We live in a noisy world. Have you noticed that it is almost impossible to go somewhere and experience complete quiet? As technology has increased and the ability to communicate has expanded, we are bombarded by voices and messages from all angles. And in this post-modern age one voice seems to be equal to any other. Who can tell what website to believe? What book worth reading? And in all this, wisdom and knowledge has not abounded, but confusion. If Torah teaches us anything it is that this scenario should not be so. Again and again we find that G-d speaks, says and even calls to Moshe and our people to listen to HIM and to Him alone. Some may say of course (as our people did in the wilderness according to the Sages) that Moshe only ever spoke for himself, that it was his voice we heard and not that of our G-d who had brought us out of Egypt. However, the internal testimnoy of the Torah reveals a G-d who not only desires to speak and communicate with us, but has done so, par excellence in the revelation given at Sinai: Torah. It is incumbent upon us as Jews to therefore LISTEN to Him. Why is this so important for our renewal and revival? Because unless we refocus upon our G-d and His acts of redemption for us, listen to His voice alone, we shall not rise up fully to our national call to be a light to the nations. That calling has always been to serve G-d and deliver the message of ethical monotheism to the world.
And what does that mean?
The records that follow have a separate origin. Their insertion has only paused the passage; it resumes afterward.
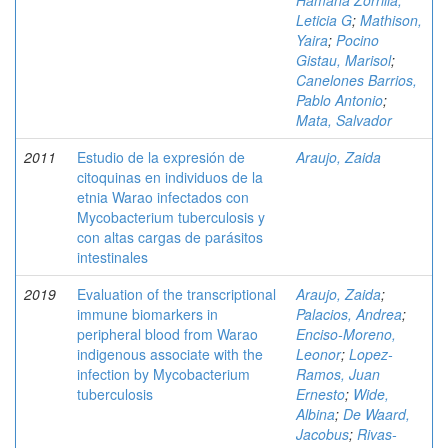
Hamana Zorrilla,
Leticia G
;
Mathison,
Yaira
;
Pocino
Gistau, Marisol
;
Canelones Barrios,
Pablo Antonio
;
Mata, Salvador
2011
Estudio de la expresión de
Araujo, Zaida
citoquinas en individuos de la
etnia Warao infectados con
Mycobacterium tuberculosis y
con altas cargas de parásitos
intestinales
2019
Evaluation of the transcriptional
Araujo, Zaida
;
immune biomarkers in
Palacios, Andrea
;
peripheral blood from Warao
Enciso-Moreno,
indigenous associate with the
Leonor
;
Lopez-
infection by Mycobacterium
Ramos, Juan
tuberculosis
Ernesto
;
Wide,
Albina
;
De Waard,
Jacobus
;
Rivas-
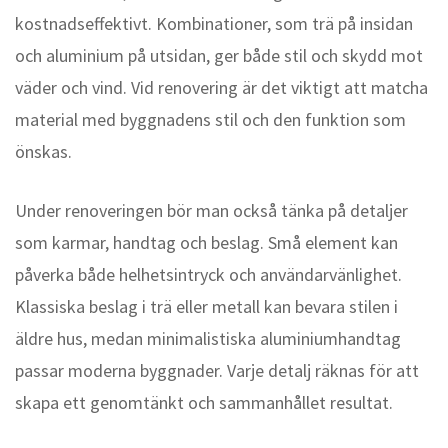
kostnadseffektivt. Kombinationer, som trä på insidan
och aluminium på utsidan, ger både stil och skydd mot
väder och vind. Vid renovering är det viktigt att matcha
material med byggnadens stil och den funktion som
önskas.
Under renoveringen bör man också tänka på detaljer
som karmar, handtag och beslag. Små element kan
påverka både helhetsintryck och användarvänlighet.
Klassiska beslag i trä eller metall kan bevara stilen i
äldre hus, medan minimalistiska aluminiumhandtag
passar moderna byggnader. Varje detalj räknas för att
skapa ett genomtänkt och sammanhållet resultat.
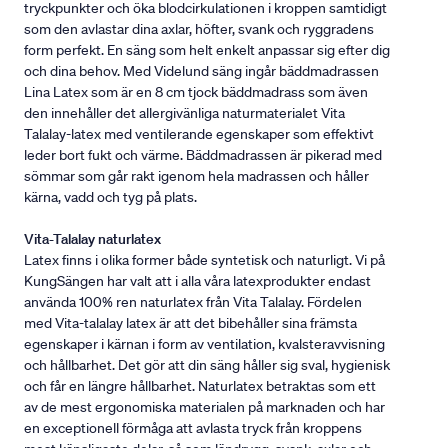
tryckpunkter och öka blodcirkulationen i kroppen samtidigt
som den avlastar dina axlar, höfter, svank och ryggradens
form perfekt. En säng som helt enkelt anpassar sig efter dig
och dina behov. Med Videlund säng ingår bäddmadrassen
Lina Latex som är en 8 cm tjock bäddmadrass som även
den innehåller det allergivänliga naturmaterialet Vita
Talalay-latex med ventilerande egenskaper som effektivt
leder bort fukt och värme. Bäddmadrassen är pikerad med
sömmar som går rakt igenom hela madrassen och håller
kärna, vadd och tyg på plats.
Vita-Talalay naturlatex
Latex finns i olika former både syntetisk och naturligt. Vi på
KungSängen har valt att i alla våra latexprodukter endast
använda 100% ren naturlatex från Vita Talalay. Fördelen
med Vita-talalay latex är att det bibehåller sina främsta
egenskaper i kärnan i form av ventilation, kvalsteravvisning
och hållbarhet. Det gör att din säng håller sig sval, hygienisk
och får en längre hållbarhet. Naturlatex betraktas som ett
av de mest ergonomiska materialen på marknaden och har
en exceptionell förmåga att avlasta tryck från kroppens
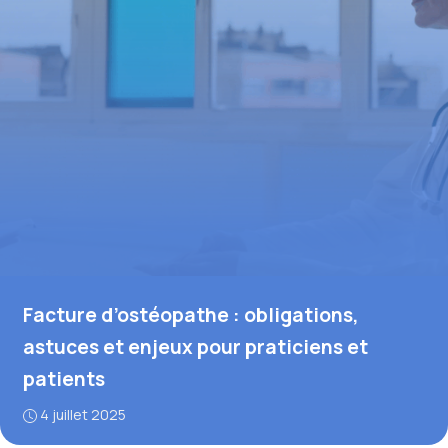
Facture d’ostéopathe : obligations,
astuces et enjeux pour praticiens et
patients
4 juillet 2025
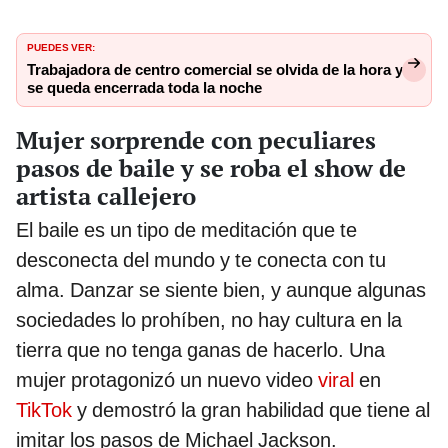
PUEDES VER:
Trabajadora de centro comercial se olvida de la hora y
se queda encerrada toda la noche
Mujer sorprende con peculiares
pasos de baile y se roba el show de
artista callejero
El baile es un tipo de meditación que te
desconecta del mundo y te conecta con tu
alma. Danzar se siente bien, y aunque algunas
sociedades lo prohíben, no hay cultura en la
tierra que no tenga ganas de hacerlo. Una
mujer protagonizó un nuevo video
viral
en
TikTok
y demostró la gran habilidad que tiene al
imitar los pasos de Michael Jackson.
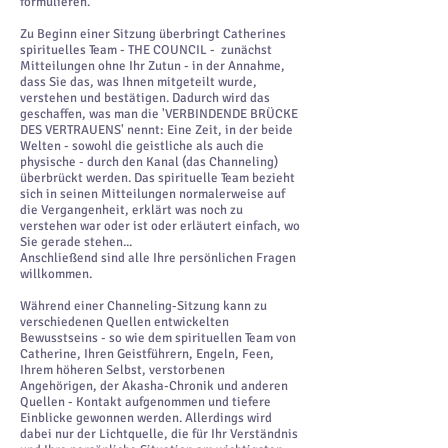
formulieren.
Zu Beginn einer Sitzung überbringt Catherines
spirituelles Team - THE COUNCIL - zunächst
Mitteilungen ohne Ihr Zutun - in der Annahme,
dass Sie das, was Ihnen mitgeteilt wurde,
verstehen und bestätigen. Dadurch wird das
geschaffen, was man die 'VERBINDENDE BRÜCKE
DES VERTRAUENS' nennt: Eine Zeit, in der beide
Welten - sowohl die geistliche als auch die
physische - durch den Kanal (das Channeling)
überbrückt werden. Das spirituelle Team bezieht
sich in seinen Mitteilungen normalerweise auf
die Vergangenheit, erklärt was noch zu
verstehen war oder ist oder erläutert einfach, wo
Sie gerade stehen...
Anschließend sind alle Ihre persönlichen Fragen
willkommen.
Während einer Channeling-Sitzung kann zu
verschiedenen Quellen entwickelten
Bewusstseins - so wie dem spirituellen Team von
Catherine, Ihren Geistführern, Engeln, Feen,
Ihrem höheren Selbst, verstorbenen
Angehörigen, der Akasha-Chronik und anderen
Quellen - Kontakt aufgenommen und tiefere
Einblicke gewonnen werden. Allerdings wird
dabei nur der Lichtquelle, die für Ihr Verständnis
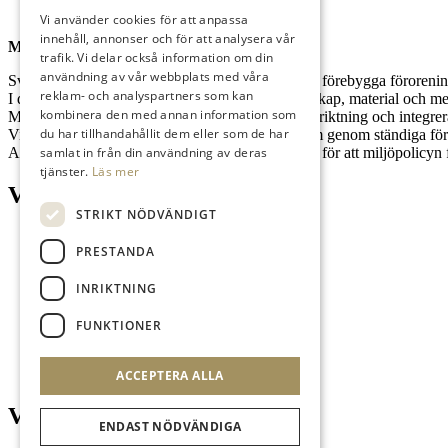
Kontakt
Vi använder cookies för att anpassa
innehåll, annonser och för att analysera vår
Miljöpolicy
trafik. Vi delar också information om din
användning av vår webbplats med våra
Svenska Teknikingenjörer Sting ska arbeta för att förebygga förorening
reklam- och analyspartners som kan
I det dagliga arbetet ska vi använda lagkrav, kunskap, material och me
kombinera den med annan information som
Miljöhänsyn ska vara en viktig del av vår affärsinriktning och integre
du har tillhandahållit dem eller som de har
Vi utvecklar vårt eget miljöarbete och miljösystem genom ständiga för
samlat in från din användning av deras
Alla medarbetare är i sitt dagliga arbete ansvariga för att miljöpolicyn f
tjänster.
Läs mer
Våra engagemang
STRIKT NÖDVÄNDIGT
PRESTANDA
INRIKTNING
FUNKTIONER
ACCEPTERA ALLA
Vi stödjer
ENDAST NÖDVÄNDIGA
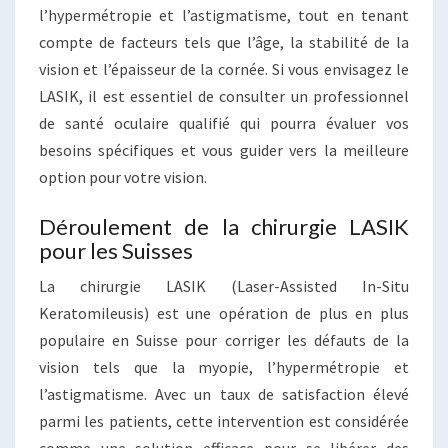
l’hypermétropie et l’astigmatisme, tout en tenant
compte de facteurs tels que l’âge, la stabilité de la
vision et l’épaisseur de la cornée. Si vous envisagez le
LASIK, il est essentiel de consulter un professionnel
de santé oculaire qualifié qui pourra évaluer vos
besoins spécifiques et vous guider vers la meilleure
option pour votre vision.
Déroulement de la chirurgie LASIK
pour les Suisses
La chirurgie LASIK (Laser-Assisted In-Situ
Keratomileusis) est une opération de plus en plus
populaire en Suisse pour corriger les défauts de la
vision tels que la myopie, l’hypermétropie et
l’astigmatisme. Avec un taux de satisfaction élevé
parmi les patients, cette intervention est considérée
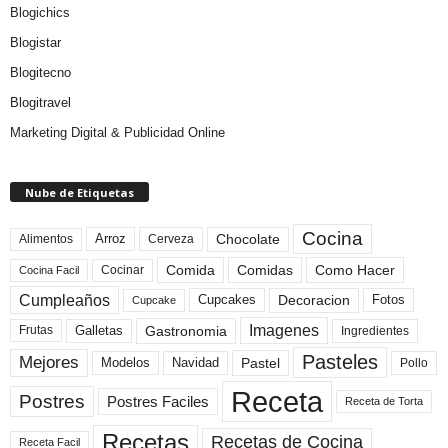
Blogichics
Blogistar
Blogitecno
Blogitravel
Marketing Digital & Publicidad Online
Nube de Etiquetas
Cocina
Arroz
Alimentos
Chocolate
Cerveza
Comida
Comidas
Como Hacer
Cocinar
Cocina Facil
Cumpleaños
Cupcakes
Fotos
Decoracion
Cupcake
Imagenes
Gastronomia
Frutas
Galletas
Ingredientes
Pasteles
Mejores
Modelos
Navidad
Pastel
Pollo
Receta
Postres
Postres Faciles
Receta de Torta
Recetas
Recetas de Cocina
Receta Facil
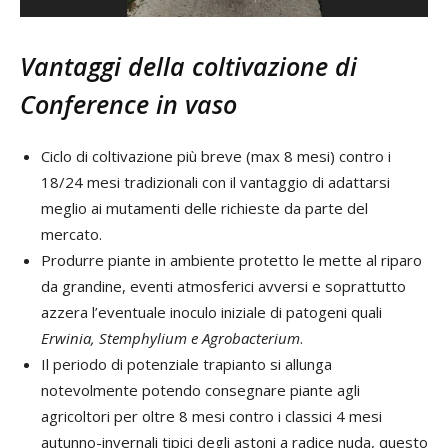
Vantaggi della coltivazione di
Conference in vaso
Ciclo di coltivazione più breve (max 8 mesi) contro i
18/24 mesi tradizionali con il vantaggio di adattarsi
meglio ai mutamenti delle richieste da parte del
mercato.
Produrre piante in ambiente protetto le mette al riparo
da grandine, eventi atmosferici avversi e soprattutto
azzera l’eventuale inoculo iniziale di patogeni quali
Erwinia, Stemphylium e Agrobacterium
.
Il periodo di potenziale trapianto si allunga
notevolmente potendo consegnare piante agli
agricoltori per oltre 8 mesi contro i classici 4 mesi
autunno-invernali tipici degli astoni a radice nuda, questo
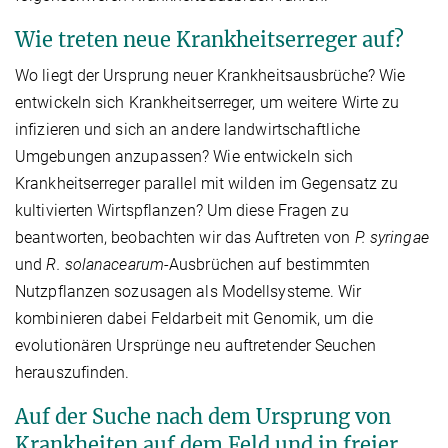
Wie treten neue Krankheitserreger auf?
Wo liegt der Ursprung neuer Krankheitsausbrüche? Wie
entwickeln sich Krankheitserreger, um weitere Wirte zu
infizieren und sich an andere landwirtschaftliche
Umgebungen anzupassen? Wie entwickeln sich
Krankheitserreger parallel mit wilden im Gegensatz zu
kultivierten Wirtspflanzen? Um diese Fragen zu
beantworten, beobachten wir das Auftreten von
P. syringae
und
R. solanacearum
-Ausbrüchen auf bestimmten
Nutzpflanzen sozusagen als Modellsysteme. Wir
kombinieren dabei Feldarbeit mit Genomik, um die
evolutionären Ursprünge neu auftretender Seuchen
herauszufinden.
Auf der Suche nach dem Ursprung von
Krankheiten auf dem Feld und in freier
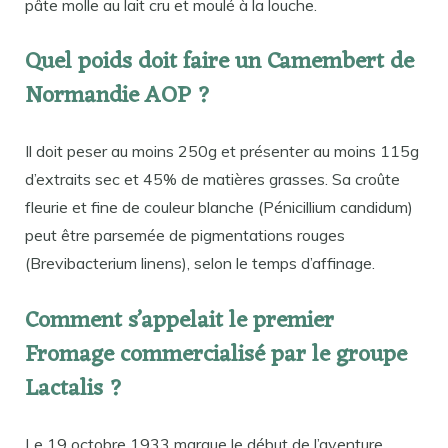
pâte molle au lait cru et moulé à la louche.
Quel poids doit faire un Camembert de
Normandie AOP ?
Il doit peser au moins 250g et présenter au moins 115g
d’extraits sec et 45% de matières grasses. Sa croûte
fleurie et fine de couleur blanche (Pénicillium candidum)
peut être parsemée de pigmentations rouges
(Brevibacterium linens), selon le temps d’affinage.
Comment s’appelait le premier
Fromage commercialisé par le groupe
Lactalis ?
Le 19 octobre 1933 marque le début de l’aventure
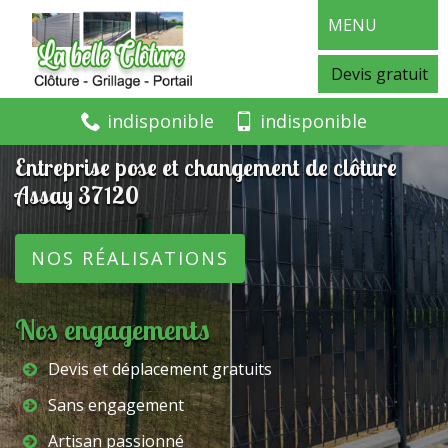
MENU
Devis gratuit
indisponible
indisponible
Entreprise pose et changement de clôture
Assay 37120
NOS RÉALISATIONS
Nos engagements
Devis et déplacement gratuits
Sans engagement
Artisan passionné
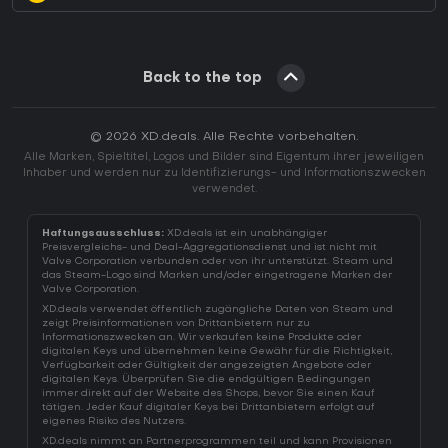
Back to the top
© 2026 XD.deals. Alle Rechte vorbehalten.
Alle Marken, Spieltitel, Logos und Bilder sind Eigentum ihrer jeweiligen
Inhaber und werden nur zu Identifizierungs- und Informationszwecken
verwendet.
Haftungsausschluss:
XD.deals ist ein unabhängiger
Preisvergleichs- und Deal-Aggregationsdienst und ist nicht mit
Valve Corporation verbunden oder von ihr unterstützt. Steam und
das Steam-Logo sind Marken und/oder eingetragene Marken der
Valve Corporation.
XD.deals verwendet öffentlich zugängliche Daten von Steam und
zeigt Preisinformationen von Drittanbietern nur zu
Informationszwecken an. Wir verkaufen keine Produkte oder
digitalen Keys und übernehmen keine Gewähr für die Richtigkeit,
Verfügbarkeit oder Gültigkeit der angezeigten Angebote oder
digitalen Keys. Überprüfen Sie die endgültigen Bedingungen
immer direkt auf der Website des Shops, bevor Sie einen Kauf
tätigen. Jeder Kauf digitaler Keys bei Drittanbietern erfolgt auf
eigenes Risiko des Nutzers.
XD.deals nimmt an Partnerprogrammen teil und kann Provisionen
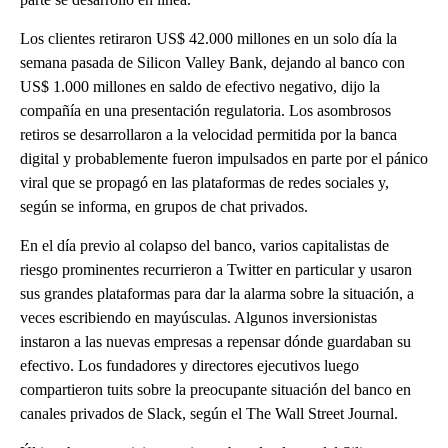
Los clientes retiraron US$ 42.000 millones en un solo día la
semana pasada de Silicon Valley Bank, dejando al banco con
US$ 1.000 millones en saldo de efectivo negativo, dijo la
compañía en una presentación regulatoria. Los asombrosos
retiros se desarrollaron a la velocidad permitida por la banca
digital y probablemente fueron impulsados ​​en parte por el pánico
viral que se propagó en las plataformas de redes sociales y,
según se informa, en grupos de chat privados.
En el día previo al colapso del banco, varios capitalistas de
riesgo prominentes recurrieron a Twitter en particular y usaron
sus grandes plataformas para dar la alarma sobre la situación, a
veces escribiendo en mayúsculas. Algunos inversionistas
instaron a las nuevas empresas a repensar dónde guardaban su
efectivo. Los fundadores y directores ejecutivos luego
compartieron tuits sobre la preocupante situación del banco en
canales privados de Slack, según el The Wall Street Journal.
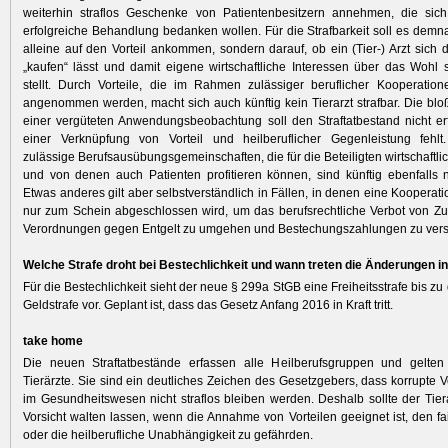
weiterhin straflos Geschenke von Patientenbesitzern annehmen, die sich
erfolgreiche Behandlung bedanken wollen. Für die Strafbarkeit soll es demn
alleine auf den Vorteil ankommen, sondern darauf, ob ein (Tier-) Arzt sich d
„kaufen“ lässt und damit eigene wirtschaftliche Interessen über das Wohl 
stellt. Durch Vorteile, die im Rahmen zulässiger beruflicher Kooperatio
angenommen werden, macht sich auch künftig kein Tierarzt strafbar. Die bl
einer vergüteten Anwendungsbeobachtung soll den Straftatbestand nicht er
einer Verknüpfung von Vorteil und heilberuflicher Gegenleistung fehlt. 
zulässige Berufsausübungs­gemeinschaften, die für die Beteiligten wirtschaftlich
und von denen auch Patienten profitieren können, sind künftig ebenfalls n
Etwas anderes gilt aber selbstverständlich in Fällen, in denen eine Kooperat
nur zum Schein abgeschlossen wird, um das berufsrechtliche Verbot von Z
Verordnungen gegen Entgelt zu umgehen und Bestechungs­zahlungen zu vers
Welche Strafe droht bei Bestechlichkeit und wann treten die Änderungen in
Für die Bestechlichkeit sieht der neue § 299a StGB eine Freiheitsstrafe bis zu
Geldstrafe vor. Geplant ist, dass das Gesetz Anfang 2016 in Kraft tritt.
take home
Die neuen Straftatbestände erfassen alle Heilberufsgruppen und gelten
Tierärzte. Sie sind ein deutliches Zeichen des Gesetzgebers, dass korrupte 
im Gesundheitswesen nicht straflos bleiben werden. Deshalb sollte der Tie
Vorsicht walten lassen, wenn die Annahme von Vorteilen geeignet ist, den f
oder die heilberufliche Unabhängigkeit zu gefährden.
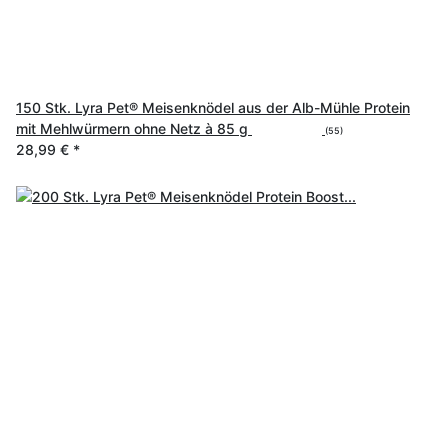
150 Stk. Lyra Pet® Meisenknödel aus der Alb-Mühle Protein
mit Mehlwürmern ohne Netz à 85 g
(55)
28,99 €
*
In the Torah we were given commandments which, if carried out, would separate us from the ways of the nations around us. The intrinsic, deep seated sense of social justice and relational righteousness sits at the heart of Torah, and when it was given, put clear blue water between us and the nations around us at the time. Today, because of multiple source inputs, people listen to all kinds of philosophies, traditions and various alternative spiritualities to find this sense of justice and righteousness. If we paused for a moment and listened to G-d and examined afresh His revelation to us, we would find His voice, know His voice and obey, finding His righteousness and nothing else.
The words ethical monotheism are meant to be read together. Some want ethics but without the baggage of believing in G-d, some just want to the spirituality of believing in G-d but aren’t so strong on the social and communal obligations of an ethical life. But our calling has been to combine these two words together to be a light. G-d is our source of ethics, the One true G-d of Israel. Without His revelation we would have no ethics, or at least only a man-made copy and invention, an ethics of human expediency.
So we must listen to His voice, the voice of the Good Shepherd, and we have the guarantee that His Spirit will lead us into all truth, if we submit to Him. What we discover as Jews is that the truth sets free, and that must come from our G-d alone. Being set free becomes not only the motif of Pesach but the bedrock of what true ethical monotheism is all about.